Algunos colegas me habían contado maravillas de Buenos Aires. «Es como una ciudad europea», me decían. Y tenían razón, Buenos Aires es muy «europea», especialmente en sus precios, que están por las nubes. Lamentablemente, la calidad de sus servicios es la de un país mucho más atrasado que México. ¿Les confieso algo? La visita a Argentina me subió la moral. A mi regreso, encontré a México más limpio, más trabajador, más ordenado, más desarrollado.

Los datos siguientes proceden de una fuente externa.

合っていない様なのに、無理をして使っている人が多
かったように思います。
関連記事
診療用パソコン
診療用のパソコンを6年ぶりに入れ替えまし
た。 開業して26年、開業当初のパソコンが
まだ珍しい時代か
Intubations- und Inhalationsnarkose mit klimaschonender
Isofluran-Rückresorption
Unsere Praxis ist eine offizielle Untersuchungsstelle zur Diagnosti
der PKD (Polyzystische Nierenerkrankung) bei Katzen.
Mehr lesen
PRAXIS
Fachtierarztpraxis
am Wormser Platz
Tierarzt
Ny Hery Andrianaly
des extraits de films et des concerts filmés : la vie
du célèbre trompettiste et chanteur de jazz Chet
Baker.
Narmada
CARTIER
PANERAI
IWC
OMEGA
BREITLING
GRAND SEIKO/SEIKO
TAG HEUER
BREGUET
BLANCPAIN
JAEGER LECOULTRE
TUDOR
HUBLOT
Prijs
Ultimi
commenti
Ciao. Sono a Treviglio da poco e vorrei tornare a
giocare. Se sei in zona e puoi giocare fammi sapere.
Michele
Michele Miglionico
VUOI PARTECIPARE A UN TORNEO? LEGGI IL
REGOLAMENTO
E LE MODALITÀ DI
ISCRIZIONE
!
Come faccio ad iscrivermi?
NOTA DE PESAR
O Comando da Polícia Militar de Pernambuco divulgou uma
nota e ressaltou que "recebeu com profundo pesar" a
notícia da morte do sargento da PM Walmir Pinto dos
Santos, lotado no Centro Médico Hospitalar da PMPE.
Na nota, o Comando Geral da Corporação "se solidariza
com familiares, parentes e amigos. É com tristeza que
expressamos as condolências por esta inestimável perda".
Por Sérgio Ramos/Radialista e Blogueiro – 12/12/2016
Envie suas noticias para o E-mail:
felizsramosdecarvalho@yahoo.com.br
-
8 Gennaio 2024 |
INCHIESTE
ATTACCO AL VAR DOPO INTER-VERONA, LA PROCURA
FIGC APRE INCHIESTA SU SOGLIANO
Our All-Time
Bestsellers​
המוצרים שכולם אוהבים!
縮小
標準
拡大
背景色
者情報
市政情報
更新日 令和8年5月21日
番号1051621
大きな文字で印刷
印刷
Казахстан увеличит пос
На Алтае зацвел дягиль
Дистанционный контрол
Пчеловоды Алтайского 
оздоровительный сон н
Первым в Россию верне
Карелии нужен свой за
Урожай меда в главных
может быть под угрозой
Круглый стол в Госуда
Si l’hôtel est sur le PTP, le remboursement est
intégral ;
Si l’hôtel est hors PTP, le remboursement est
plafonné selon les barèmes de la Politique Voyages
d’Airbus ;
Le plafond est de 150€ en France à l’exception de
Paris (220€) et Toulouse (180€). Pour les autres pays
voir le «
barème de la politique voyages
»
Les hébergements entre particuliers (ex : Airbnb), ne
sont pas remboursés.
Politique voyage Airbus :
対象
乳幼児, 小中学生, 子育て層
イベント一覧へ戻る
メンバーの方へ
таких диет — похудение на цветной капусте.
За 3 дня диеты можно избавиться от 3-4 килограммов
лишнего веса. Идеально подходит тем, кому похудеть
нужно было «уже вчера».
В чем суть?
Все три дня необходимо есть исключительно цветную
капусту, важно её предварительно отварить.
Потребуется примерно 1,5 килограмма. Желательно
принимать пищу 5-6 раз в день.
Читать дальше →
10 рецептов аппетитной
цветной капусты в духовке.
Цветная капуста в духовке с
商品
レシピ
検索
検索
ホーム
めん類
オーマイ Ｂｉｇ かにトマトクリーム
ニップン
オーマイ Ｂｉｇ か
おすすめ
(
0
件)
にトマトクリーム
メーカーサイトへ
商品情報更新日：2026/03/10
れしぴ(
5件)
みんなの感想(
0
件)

Por supuesto, se trata de una impresión basada en un viaje de diez días y una rápida visita a dos ciudades. Antes de que los lectores me masacren, acoto mis afirmaciones. Reconozco que no es sino una impresión subjetiva y poco científica. Tal vez mis anfitriones –un funcionario cultural y un pequeño empresario, ambos porteños– alentaron esa imagen negativa.
Mis guías me hacían notar una y otra vez los mil y un aspectos disfuncionales de Argentina, desde su avasalladora e ineficaz burocracia hasta sus destartalados y polvorientos museos. Sé que soy crítico y pesimista, pero mis anfitriones me superaron con creces. Me sorprendió, por ejemplo, que en una ciudad con vocación turística, en plena temporada alta, la mayoría de los museos cierren dos días a la semana (lunes y martes) y con un horario de 14:00 a 19:00. ¿Ustedes lo entienden? Yo no.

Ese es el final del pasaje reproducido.